[Records excerpted from a collection]
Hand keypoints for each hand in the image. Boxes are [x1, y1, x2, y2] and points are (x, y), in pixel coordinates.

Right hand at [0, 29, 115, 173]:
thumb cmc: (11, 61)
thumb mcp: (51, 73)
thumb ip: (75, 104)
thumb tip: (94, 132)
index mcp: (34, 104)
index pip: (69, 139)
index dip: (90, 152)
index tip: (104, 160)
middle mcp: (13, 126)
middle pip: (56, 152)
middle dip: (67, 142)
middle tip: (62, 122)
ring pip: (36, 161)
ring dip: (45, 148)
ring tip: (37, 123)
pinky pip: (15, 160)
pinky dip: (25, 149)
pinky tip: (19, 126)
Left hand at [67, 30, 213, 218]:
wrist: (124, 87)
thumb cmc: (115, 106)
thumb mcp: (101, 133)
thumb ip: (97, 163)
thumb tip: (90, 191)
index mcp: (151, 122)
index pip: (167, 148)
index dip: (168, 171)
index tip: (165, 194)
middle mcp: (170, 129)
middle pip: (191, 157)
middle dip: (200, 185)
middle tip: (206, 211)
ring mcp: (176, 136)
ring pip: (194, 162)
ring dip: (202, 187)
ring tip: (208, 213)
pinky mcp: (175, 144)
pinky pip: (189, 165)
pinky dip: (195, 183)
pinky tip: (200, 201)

* * *

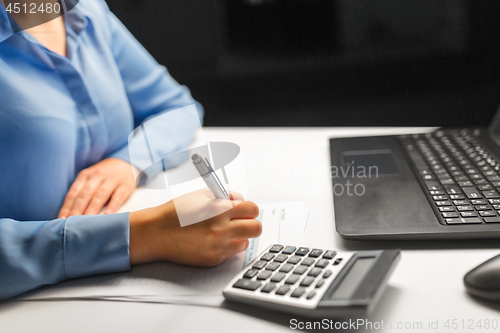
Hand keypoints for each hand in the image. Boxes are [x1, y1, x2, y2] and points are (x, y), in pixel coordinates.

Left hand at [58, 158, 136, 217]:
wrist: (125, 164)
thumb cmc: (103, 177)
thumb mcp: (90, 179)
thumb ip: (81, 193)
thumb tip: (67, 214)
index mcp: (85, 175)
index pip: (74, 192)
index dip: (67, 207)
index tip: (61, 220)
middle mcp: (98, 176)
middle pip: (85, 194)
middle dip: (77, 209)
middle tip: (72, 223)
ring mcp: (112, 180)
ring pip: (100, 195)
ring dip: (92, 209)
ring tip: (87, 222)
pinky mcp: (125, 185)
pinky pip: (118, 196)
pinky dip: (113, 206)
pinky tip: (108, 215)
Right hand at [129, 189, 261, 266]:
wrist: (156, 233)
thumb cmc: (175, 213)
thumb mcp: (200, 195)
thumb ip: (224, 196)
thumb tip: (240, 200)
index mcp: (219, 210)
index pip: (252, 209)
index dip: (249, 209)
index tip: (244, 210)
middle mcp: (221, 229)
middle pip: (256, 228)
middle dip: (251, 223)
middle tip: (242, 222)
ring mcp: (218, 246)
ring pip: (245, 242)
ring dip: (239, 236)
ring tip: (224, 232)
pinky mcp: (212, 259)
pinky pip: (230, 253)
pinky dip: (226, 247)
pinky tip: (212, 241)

---

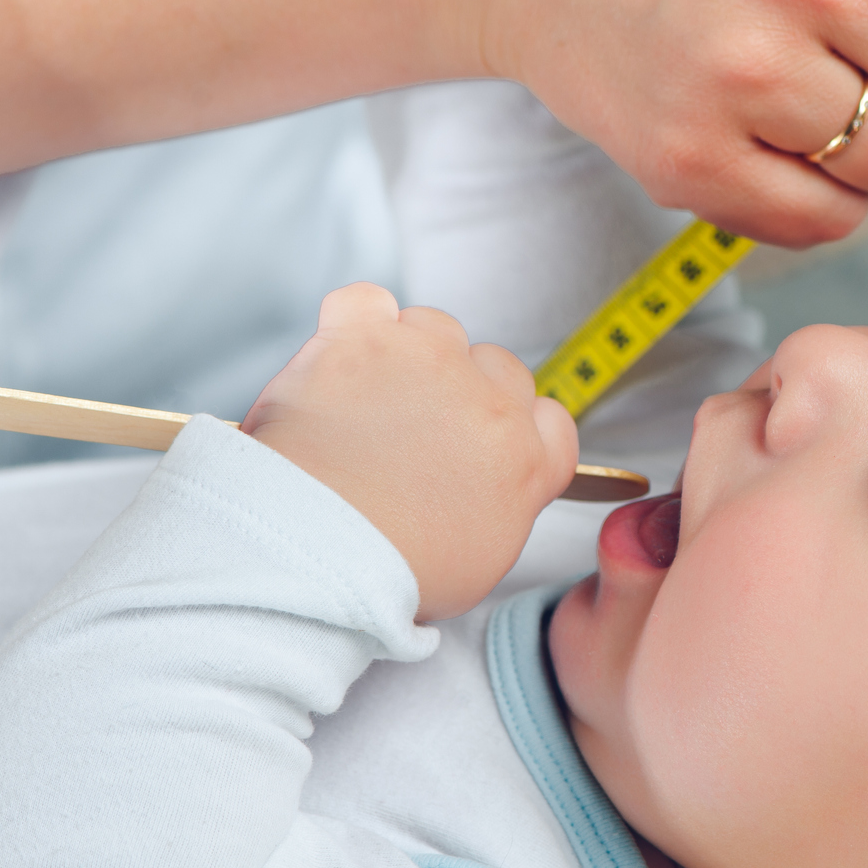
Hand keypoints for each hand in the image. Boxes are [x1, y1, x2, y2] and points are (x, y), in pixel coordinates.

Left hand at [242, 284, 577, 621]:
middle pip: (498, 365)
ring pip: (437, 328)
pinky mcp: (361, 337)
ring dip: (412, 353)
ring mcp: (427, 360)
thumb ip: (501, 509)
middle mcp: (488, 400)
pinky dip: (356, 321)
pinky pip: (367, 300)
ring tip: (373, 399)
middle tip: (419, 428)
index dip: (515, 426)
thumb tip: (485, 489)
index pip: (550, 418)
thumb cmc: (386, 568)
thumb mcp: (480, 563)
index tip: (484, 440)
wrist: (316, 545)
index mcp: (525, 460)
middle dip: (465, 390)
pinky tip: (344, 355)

▶ **WHAT YOU SHOULD DO**: Out of the data above, give again only the lines starting at the one holding "middle tip: (242, 222)" and ending at the one holding "pinky tip: (212, 241)", unchanged.

▶ **ANSWER BELOW**:
middle tip: (242, 222)
ring mcp: (218, 246)
ring pip: (245, 242)
ring dip: (239, 236)
ring tip: (224, 232)
pinky mcp: (212, 259)
pinky pip: (230, 253)
pinky dip: (226, 247)
pinky tip: (212, 241)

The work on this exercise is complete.